Was muss der „neue“ Frank Baumann vor allem mitbringen?
Wir suchen eine Persönlichkeit, die das Potenzial hat, Werder so weiterzuentwickeln, dass wir erstklassigen und erfolgreichen Fußball spielen, um uns weiter in der Bundesliga zu etablieren. Sie muss auch das Thema Scouting, Nachwuchsleistungszentrum und Frauenfußball im Sinne unserer strategischen Ziele im Blick haben. Auch da wollen wir uns weiterentwickeln. Der künftige Geschäftsführer Fußball sollte Werder ganzheitlich verstehen. Der Profifußball der Männer ist Herz und Motor des Vereins, hier werden die größten Umsätze generiert, aber es gibt eben auch viele andere Themen bei Werder Bremen. Die wirtschaftliche Vernunft spielt bei uns auch eine große Rolle.
Wie groß sollte der grün-weiße Background dieser Persönlichkeit sein?
Wir schauen zuallererst auf Fachlichkeit und Inhalt sowie die Persönlichkeit. Wenn dann noch eine Werder-DNA dazukommen würde, wäre das sicherlich gut, aber nicht entscheidend. Wir haben in Cheftrainer Ole Werner, Kaderplaner Johannes Jahns und Ausbildungsleiter Marc Dommer Leute von außen in Schlüsselpositionen bei uns. Das zeigt doch, dass wir nicht nur auf die Werder-DNA schauen.
Zurück zu Frank Baumann: Wie groß ist der Verlust?
Sehr groß. Frank identifiziert sich in außergewöhnlicher Weise mit Werder. Das merkt man nicht nur daran, dass er seit über 20 Jahren hier ist. Er hat immer sehr stark auf das ganze Werder geschaut. Das wird uns fehlen.
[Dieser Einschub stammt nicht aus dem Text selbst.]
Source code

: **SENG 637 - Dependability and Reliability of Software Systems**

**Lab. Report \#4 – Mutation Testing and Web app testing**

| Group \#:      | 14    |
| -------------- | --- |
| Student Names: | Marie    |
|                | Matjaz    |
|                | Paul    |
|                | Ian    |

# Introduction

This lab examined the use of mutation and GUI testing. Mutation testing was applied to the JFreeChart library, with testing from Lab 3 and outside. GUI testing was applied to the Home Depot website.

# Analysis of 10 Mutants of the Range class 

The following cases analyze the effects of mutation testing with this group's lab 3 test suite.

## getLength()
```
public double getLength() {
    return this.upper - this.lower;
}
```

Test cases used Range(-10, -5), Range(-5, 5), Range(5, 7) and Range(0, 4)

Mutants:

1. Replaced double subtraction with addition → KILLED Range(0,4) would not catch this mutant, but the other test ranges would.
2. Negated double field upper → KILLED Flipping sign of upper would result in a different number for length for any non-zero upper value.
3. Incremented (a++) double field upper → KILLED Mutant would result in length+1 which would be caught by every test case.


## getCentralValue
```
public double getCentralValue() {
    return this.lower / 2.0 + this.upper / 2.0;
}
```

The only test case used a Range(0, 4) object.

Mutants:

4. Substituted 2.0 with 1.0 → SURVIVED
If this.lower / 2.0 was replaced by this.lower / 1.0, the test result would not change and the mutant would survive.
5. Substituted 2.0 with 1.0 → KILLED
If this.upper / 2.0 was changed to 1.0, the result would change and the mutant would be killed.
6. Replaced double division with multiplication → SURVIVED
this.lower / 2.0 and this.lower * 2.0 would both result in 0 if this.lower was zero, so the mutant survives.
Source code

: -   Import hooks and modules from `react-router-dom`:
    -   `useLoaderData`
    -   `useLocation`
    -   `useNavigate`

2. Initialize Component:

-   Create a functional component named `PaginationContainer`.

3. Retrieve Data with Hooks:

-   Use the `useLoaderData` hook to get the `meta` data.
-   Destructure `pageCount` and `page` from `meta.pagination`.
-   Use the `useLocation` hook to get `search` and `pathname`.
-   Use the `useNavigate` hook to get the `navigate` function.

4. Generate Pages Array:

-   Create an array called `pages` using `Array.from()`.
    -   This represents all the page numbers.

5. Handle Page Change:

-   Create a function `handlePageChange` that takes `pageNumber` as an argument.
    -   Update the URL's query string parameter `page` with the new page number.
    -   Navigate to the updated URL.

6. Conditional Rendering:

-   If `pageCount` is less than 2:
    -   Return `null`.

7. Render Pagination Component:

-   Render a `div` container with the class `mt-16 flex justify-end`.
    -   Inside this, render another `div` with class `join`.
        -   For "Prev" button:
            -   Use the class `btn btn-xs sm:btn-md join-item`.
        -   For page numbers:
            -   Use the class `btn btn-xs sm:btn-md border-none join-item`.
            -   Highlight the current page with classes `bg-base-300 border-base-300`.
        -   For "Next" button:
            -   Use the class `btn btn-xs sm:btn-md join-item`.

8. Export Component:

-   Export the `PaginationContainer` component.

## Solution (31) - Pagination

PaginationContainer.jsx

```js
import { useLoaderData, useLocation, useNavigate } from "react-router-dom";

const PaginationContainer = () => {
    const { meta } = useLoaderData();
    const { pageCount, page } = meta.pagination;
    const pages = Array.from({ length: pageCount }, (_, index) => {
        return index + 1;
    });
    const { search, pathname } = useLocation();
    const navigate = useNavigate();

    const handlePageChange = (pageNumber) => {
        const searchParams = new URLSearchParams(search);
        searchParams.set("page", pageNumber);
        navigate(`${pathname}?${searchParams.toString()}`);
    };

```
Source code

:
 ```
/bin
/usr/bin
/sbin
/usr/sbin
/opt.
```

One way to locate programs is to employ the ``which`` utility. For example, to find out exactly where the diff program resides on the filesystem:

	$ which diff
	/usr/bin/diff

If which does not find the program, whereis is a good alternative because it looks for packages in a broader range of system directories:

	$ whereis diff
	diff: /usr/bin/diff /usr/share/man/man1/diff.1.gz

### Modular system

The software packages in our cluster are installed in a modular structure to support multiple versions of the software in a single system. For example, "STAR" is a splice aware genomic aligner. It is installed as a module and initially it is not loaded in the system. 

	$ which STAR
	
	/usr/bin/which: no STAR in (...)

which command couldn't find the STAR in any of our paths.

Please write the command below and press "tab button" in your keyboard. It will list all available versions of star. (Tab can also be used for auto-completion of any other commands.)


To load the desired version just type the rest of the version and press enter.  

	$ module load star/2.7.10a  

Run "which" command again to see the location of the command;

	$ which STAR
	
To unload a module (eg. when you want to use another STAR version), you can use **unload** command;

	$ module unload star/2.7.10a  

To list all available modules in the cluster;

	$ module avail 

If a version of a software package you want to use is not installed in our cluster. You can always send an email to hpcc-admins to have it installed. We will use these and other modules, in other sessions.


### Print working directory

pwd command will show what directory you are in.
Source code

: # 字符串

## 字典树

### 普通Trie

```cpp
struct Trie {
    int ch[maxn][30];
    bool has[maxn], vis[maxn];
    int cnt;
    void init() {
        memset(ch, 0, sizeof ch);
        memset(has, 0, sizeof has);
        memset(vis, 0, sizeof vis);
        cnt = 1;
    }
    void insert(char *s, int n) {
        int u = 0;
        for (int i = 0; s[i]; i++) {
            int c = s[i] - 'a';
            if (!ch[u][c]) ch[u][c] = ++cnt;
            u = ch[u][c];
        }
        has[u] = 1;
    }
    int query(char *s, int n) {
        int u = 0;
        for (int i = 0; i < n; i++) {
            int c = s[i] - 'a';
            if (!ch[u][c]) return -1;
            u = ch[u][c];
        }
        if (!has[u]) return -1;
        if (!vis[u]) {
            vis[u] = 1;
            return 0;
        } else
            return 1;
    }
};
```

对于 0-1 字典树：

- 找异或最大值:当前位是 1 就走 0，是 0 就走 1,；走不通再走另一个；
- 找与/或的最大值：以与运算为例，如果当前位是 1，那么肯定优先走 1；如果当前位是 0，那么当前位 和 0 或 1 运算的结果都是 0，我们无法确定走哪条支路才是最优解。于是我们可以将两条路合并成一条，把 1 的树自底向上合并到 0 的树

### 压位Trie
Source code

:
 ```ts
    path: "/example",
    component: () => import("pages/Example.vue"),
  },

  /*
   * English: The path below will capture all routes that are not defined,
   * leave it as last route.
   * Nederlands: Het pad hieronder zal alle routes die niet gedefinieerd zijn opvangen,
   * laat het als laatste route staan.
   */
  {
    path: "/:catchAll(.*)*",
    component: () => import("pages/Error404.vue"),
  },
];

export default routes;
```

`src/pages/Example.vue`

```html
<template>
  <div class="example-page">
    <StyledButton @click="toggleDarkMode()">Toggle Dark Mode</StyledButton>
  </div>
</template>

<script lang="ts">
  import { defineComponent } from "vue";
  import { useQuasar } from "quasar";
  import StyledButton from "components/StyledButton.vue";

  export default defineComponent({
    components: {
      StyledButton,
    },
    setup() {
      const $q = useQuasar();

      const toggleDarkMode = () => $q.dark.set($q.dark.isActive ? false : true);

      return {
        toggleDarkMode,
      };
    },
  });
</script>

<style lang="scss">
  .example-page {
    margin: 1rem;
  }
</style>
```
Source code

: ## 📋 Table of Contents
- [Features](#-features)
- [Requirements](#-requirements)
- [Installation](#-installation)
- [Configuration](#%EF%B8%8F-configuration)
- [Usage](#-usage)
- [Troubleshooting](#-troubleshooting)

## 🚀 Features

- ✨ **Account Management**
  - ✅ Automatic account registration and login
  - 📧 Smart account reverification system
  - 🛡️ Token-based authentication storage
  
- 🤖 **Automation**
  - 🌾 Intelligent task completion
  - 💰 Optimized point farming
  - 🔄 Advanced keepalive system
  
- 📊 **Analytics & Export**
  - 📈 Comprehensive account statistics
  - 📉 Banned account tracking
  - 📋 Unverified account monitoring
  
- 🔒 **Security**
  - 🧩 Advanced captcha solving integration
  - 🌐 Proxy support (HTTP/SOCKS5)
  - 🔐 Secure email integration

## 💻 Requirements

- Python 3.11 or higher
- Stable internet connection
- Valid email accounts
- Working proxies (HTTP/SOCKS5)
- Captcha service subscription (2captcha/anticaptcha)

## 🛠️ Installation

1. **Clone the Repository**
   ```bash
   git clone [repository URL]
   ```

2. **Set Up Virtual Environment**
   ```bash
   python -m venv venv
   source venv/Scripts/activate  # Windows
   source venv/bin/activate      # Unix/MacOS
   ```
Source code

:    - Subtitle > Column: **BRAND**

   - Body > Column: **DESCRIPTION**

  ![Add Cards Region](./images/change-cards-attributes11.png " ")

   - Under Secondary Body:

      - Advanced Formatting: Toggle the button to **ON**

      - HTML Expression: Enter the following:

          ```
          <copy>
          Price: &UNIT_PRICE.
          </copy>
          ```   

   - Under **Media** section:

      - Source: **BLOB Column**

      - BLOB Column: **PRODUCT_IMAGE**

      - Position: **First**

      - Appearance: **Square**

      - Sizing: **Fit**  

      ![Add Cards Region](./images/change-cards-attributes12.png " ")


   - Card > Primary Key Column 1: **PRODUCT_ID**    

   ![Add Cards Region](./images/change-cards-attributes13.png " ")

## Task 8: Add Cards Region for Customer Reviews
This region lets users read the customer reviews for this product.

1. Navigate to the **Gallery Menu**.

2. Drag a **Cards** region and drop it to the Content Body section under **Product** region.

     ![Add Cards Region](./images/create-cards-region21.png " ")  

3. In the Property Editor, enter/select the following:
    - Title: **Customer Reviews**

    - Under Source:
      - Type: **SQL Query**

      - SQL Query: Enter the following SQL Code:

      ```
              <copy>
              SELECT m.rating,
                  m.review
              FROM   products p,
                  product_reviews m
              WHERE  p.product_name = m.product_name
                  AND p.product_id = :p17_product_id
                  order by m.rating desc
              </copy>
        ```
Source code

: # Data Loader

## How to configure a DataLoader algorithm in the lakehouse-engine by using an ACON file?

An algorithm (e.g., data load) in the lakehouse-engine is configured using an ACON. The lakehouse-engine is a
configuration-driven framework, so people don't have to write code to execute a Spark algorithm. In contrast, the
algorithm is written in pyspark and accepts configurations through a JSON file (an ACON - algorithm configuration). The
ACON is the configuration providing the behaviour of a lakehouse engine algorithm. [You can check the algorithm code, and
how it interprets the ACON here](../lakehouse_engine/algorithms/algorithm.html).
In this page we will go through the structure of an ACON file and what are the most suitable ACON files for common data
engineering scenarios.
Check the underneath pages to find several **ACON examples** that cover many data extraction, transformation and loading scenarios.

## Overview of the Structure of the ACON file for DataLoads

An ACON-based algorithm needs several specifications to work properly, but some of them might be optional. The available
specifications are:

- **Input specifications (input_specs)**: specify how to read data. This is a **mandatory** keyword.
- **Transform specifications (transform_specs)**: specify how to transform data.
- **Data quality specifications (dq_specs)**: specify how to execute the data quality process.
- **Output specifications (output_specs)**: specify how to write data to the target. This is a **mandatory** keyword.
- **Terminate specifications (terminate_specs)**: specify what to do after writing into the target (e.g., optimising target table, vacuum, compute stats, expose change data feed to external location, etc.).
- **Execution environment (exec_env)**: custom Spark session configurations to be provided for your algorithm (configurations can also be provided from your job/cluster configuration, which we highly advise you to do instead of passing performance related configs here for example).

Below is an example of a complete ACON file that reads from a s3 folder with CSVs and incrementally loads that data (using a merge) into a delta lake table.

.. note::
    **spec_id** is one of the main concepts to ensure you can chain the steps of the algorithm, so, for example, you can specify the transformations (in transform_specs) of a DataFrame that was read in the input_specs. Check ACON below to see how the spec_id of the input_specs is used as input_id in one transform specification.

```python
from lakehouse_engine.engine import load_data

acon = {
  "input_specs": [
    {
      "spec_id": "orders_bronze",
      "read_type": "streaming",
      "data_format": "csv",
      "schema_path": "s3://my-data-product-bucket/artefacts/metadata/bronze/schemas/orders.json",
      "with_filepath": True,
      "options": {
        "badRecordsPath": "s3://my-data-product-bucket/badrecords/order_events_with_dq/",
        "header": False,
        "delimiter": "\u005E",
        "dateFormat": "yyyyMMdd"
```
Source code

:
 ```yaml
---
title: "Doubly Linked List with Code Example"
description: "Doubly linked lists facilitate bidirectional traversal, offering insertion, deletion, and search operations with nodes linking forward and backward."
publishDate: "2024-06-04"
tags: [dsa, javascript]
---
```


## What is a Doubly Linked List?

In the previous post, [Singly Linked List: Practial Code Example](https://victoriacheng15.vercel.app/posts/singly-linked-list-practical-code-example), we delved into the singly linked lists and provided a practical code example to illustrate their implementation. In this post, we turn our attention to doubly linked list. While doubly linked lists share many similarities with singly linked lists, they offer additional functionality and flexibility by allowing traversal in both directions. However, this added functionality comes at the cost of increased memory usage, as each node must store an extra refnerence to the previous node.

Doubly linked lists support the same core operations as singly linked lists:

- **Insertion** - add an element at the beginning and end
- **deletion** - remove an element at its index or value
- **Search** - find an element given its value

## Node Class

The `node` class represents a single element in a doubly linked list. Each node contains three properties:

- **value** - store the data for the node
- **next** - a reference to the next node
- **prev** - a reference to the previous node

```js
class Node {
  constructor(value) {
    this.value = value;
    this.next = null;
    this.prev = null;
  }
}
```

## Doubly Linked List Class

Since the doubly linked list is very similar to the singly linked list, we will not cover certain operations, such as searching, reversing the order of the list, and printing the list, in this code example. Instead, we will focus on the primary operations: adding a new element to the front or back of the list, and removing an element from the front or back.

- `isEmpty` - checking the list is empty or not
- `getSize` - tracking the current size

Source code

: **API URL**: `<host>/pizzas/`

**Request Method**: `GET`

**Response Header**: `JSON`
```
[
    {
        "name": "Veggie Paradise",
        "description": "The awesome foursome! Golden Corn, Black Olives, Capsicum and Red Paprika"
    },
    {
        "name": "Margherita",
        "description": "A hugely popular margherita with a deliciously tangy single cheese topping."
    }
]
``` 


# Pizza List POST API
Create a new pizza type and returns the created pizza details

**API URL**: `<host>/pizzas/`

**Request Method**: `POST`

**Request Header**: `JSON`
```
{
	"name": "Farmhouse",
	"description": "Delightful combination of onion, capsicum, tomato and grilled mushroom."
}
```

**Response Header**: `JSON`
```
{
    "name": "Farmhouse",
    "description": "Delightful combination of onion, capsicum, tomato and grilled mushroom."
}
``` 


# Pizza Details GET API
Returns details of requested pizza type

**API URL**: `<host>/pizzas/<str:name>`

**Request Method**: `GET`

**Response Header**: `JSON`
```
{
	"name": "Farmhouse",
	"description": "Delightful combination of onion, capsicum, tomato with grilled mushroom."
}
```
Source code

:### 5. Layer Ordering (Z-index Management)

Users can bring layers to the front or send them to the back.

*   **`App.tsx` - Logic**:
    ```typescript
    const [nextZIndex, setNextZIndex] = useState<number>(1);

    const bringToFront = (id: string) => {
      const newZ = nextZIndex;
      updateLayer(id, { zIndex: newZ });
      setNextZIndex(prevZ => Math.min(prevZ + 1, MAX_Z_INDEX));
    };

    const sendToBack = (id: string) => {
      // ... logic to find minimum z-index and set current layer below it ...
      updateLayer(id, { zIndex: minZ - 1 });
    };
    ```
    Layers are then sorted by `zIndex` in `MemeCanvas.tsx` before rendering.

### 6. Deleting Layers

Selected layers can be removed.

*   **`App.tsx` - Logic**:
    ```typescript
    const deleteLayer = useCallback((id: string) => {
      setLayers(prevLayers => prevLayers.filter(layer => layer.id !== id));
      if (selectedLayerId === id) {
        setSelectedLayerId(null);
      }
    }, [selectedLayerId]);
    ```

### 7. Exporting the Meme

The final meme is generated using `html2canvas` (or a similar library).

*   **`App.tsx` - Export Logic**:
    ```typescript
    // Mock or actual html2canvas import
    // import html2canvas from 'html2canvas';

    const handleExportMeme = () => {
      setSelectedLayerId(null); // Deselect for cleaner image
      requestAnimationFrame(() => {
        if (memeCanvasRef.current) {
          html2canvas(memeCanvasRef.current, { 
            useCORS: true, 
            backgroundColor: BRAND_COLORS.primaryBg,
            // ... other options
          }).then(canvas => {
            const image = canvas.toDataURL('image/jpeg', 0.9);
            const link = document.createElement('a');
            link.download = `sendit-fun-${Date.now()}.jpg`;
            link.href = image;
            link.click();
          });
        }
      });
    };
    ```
Kommt Frank Baumann nochmal wieder?
Ich würde es mir wünschen, weil die Zusammenarbeit immer sehr gut war. Frank ist nicht nur fachlich sehr gut, sondern einfach auch persönlich sehr angenehm. Ein Frank Baumann würde Werder immer guttun. Ich halte es aber für unwahrscheinlich, dass er als Geschäftsführer zurückkehrt, wenn dann eher in anderer Funktion.